Reproduce the source text of all the data below word for word, leaving the pictures out of your answer.

Segment Open

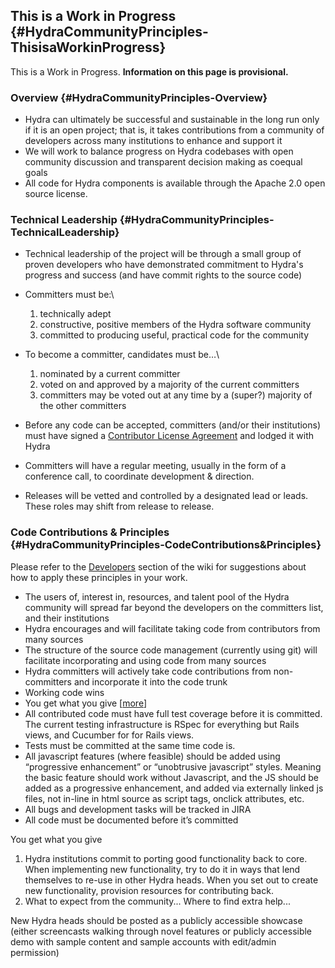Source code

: ## This is a Work in Progress {#HydraCommunityPrinciples-ThisisaWorkinProgress}

This is a Work in Progress. **Information on this page is provisional.**

### Overview {#HydraCommunityPrinciples-Overview}

-   Hydra can ultimately be successful and sustainable in the long run only if it is an open project; that is, it takes contributions from a community of developers across many institutions to enhance and support it
-   We will work to balance progress on Hydra codebases with open community discussion and transparent decision making as coequal goals
-   All code for Hydra components is available through the Apache 2.0 open source license.

### Technical Leadership {#HydraCommunityPrinciples-TechnicalLeadership}

-   Technical leadership of the project will be through a small group of proven developers who have demonstrated commitment to Hydra's progress and success (and have commit rights to the source code)
-   Committers must be:\
    1.  technically adept
    2.  constructive, positive members of the Hydra software community
    3.  committed to producing useful, practical code for the community

-   To become a committer, candidates must be…\
    1.  nominated by a current committer
    2.  voted on and approved by a majority of the current committers
    3.  committers may be voted out at any time by a (super?) majority of the other committers

-   Before any code can be accepted, committers (and/or their institutions) must have signed a [Contributor License Agreement](/display/hydra/Hydra+Project+Intellectual+Property+Licensing+and+Ownership) and lodged it with Hydra
-   Committers will have a regular meeting, usually in the form of a conference call, to coordinate development & direction.
-   Releases will be vetted and controlled by a designated lead or leads. These roles may shift from release to release.

### Code Contributions & Principles {#HydraCommunityPrinciples-CodeContributions&Principles}

Please refer to the [Developers](/display/hydra/Developers) section of the wiki for suggestions about how to apply these principles in your work.

-   The users of, interest in, resources, and talent pool of the Hydra community will spread far beyond the developers on the committers list, and their institutions
-   Hydra encourages and will facilitate taking code from contributors from many sources
-   The structure of the source code management (currently using git) will facilitate incorporating and using code from many sources
-   Hydra committers will actively take code contributions from non-committers and incorporate it into the code trunk
-   Working code wins
-   You get what you give [[more](#HydraCommunityPrinciples-getwhatyougive)]
-   All contributed code must have full test coverage before it is committed. The current testing infrastructure is RSpec for everything but Rails views, and Cucumber for for Rails views.
-   Tests must be committed at the same time code is.
-   All javascript features (where feasible) should be added using “progressive enhancement” or “unobtrusive javascript” styles. Meaning the basic feature should work without Javascript, and the JS should be added as a progressive enhancement, and added via externally linked js files, not in-line in html source as script tags, onclick attributes, etc.
-   All bugs and development tasks will be tracked in JIRA
-   All code must be documented before it’s committed

You get what you give

1.  Hydra institutions commit to porting good functionality back to core. When implementing new functionality, try to do it in ways that lend themselves to re-use in other Hydra heads. When you set out to create new functionality, provision resources for contributing back.
2.  What to expect from the community... Where to find extra help...

New Hydra heads should be posted as a publicly accessible showcase (either screencasts walking through novel features or publicly accessible demo with sample content and sample accounts with edit/admin permission)
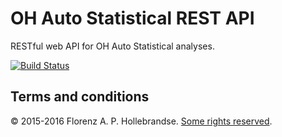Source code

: OH Auto Statistical REST API
============================

RESTful web API for OH Auto Statistical analyses.

[![Build Status](https://travis-ci.org/OpenHydrology/OH-Auto-Statistical-REST-API.svg?branch=master)](https://travis-ci.org/OpenHydrology/OH-Auto-Statistical-REST-API)

Terms and conditions
--------------------

© 2015-2016 Florenz A. P. Hollebrandse. [Some rights reserved](LICENSE).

Segment Closed

● Answer to this task:
Source code

: ## This is a Work in Progress {#HydraCommunityPrinciples-ThisisaWorkinProgress}

This is a Work in Progress. **Information on this page is provisional.**

### Overview {#HydraCommunityPrinciples-Overview}

-   Hydra can ultimately be successful and sustainable in the long run only if it is an open project; that is, it takes contributions from a community of developers across many institutions to enhance and support it
-   We will work to balance progress on Hydra codebases with open community discussion and transparent decision making as coequal goals
-   All code for Hydra components is available through the Apache 2.0 open source license.

### Technical Leadership {#HydraCommunityPrinciples-TechnicalLeadership}

-   Technical leadership of the project will be through a small group of proven developers who have demonstrated commitment to Hydra's progress and success (and have commit rights to the source code)
-   Committers must be:\
    1.  technically adept
    2.  constructive, positive members of the Hydra software community
    3.  committed to producing useful, practical code for the community

-   To become a committer, candidates must be…\
    1.  nominated by a current committer
    2.  voted on and approved by a majority of the current committers
    3.  committers may be voted out at any time by a (super?) majority of the other committers

-   Before any code can be accepted, committers (and/or their institutions) must have signed a [Contributor License Agreement](/display/hydra/Hydra+Project+Intellectual+Property+Licensing+and+Ownership) and lodged it with Hydra
-   Committers will have a regular meeting, usually in the form of a conference call, to coordinate development & direction.
-   Releases will be vetted and controlled by a designated lead or leads. These roles may shift from release to release.

### Code Contributions & Principles {#HydraCommunityPrinciples-CodeContributions&Principles}

Please refer to the [Developers](/display/hydra/Developers) section of the wiki for suggestions about how to apply these principles in your work.

-   The users of, interest in, resources, and talent pool of the Hydra community will spread far beyond the developers on the committers list, and their institutions
-   Hydra encourages and will facilitate taking code from contributors from many sources
-   The structure of the source code management (currently using git) will facilitate incorporating and using code from many sources
-   Hydra committers will actively take code contributions from non-committers and incorporate it into the code trunk
-   Working code wins
-   You get what you give [[more](#HydraCommunityPrinciples-getwhatyougive)]
-   All contributed code must have full test coverage before it is committed. The current testing infrastructure is RSpec for everything but Rails views, and Cucumber for for Rails views.
-   Tests must be committed at the same time code is.
-   All javascript features (where feasible) should be added using “progressive enhancement” or “unobtrusive javascript” styles. Meaning the basic feature should work without Javascript, and the JS should be added as a progressive enhancement, and added via externally linked js files, not in-line in html source as script tags, onclick attributes, etc.
-   All bugs and development tasks will be tracked in JIRA
-   All code must be documented before it’s committed

You get what you give

1.  Hydra institutions commit to porting good functionality back to core. When implementing new functionality, try to do it in ways that lend themselves to re-use in other Hydra heads. When you set out to create new functionality, provision resources for contributing back.
2.  What to expect from the community... Where to find extra help...

New Hydra heads should be posted as a publicly accessible showcase (either screencasts walking through novel features or publicly accessible demo with sample content and sample accounts with edit/admin permission)
Source code

: OH Auto Statistical REST API
============================

RESTful web API for OH Auto Statistical analyses.

[![Build Status](https://travis-ci.org/OpenHydrology/OH-Auto-Statistical-REST-API.svg?branch=master)](https://travis-ci.org/OpenHydrology/OH-Auto-Statistical-REST-API)

Terms and conditions
--------------------

© 2015-2016 Florenz A. P. Hollebrandse. [Some rights reserved](LICENSE).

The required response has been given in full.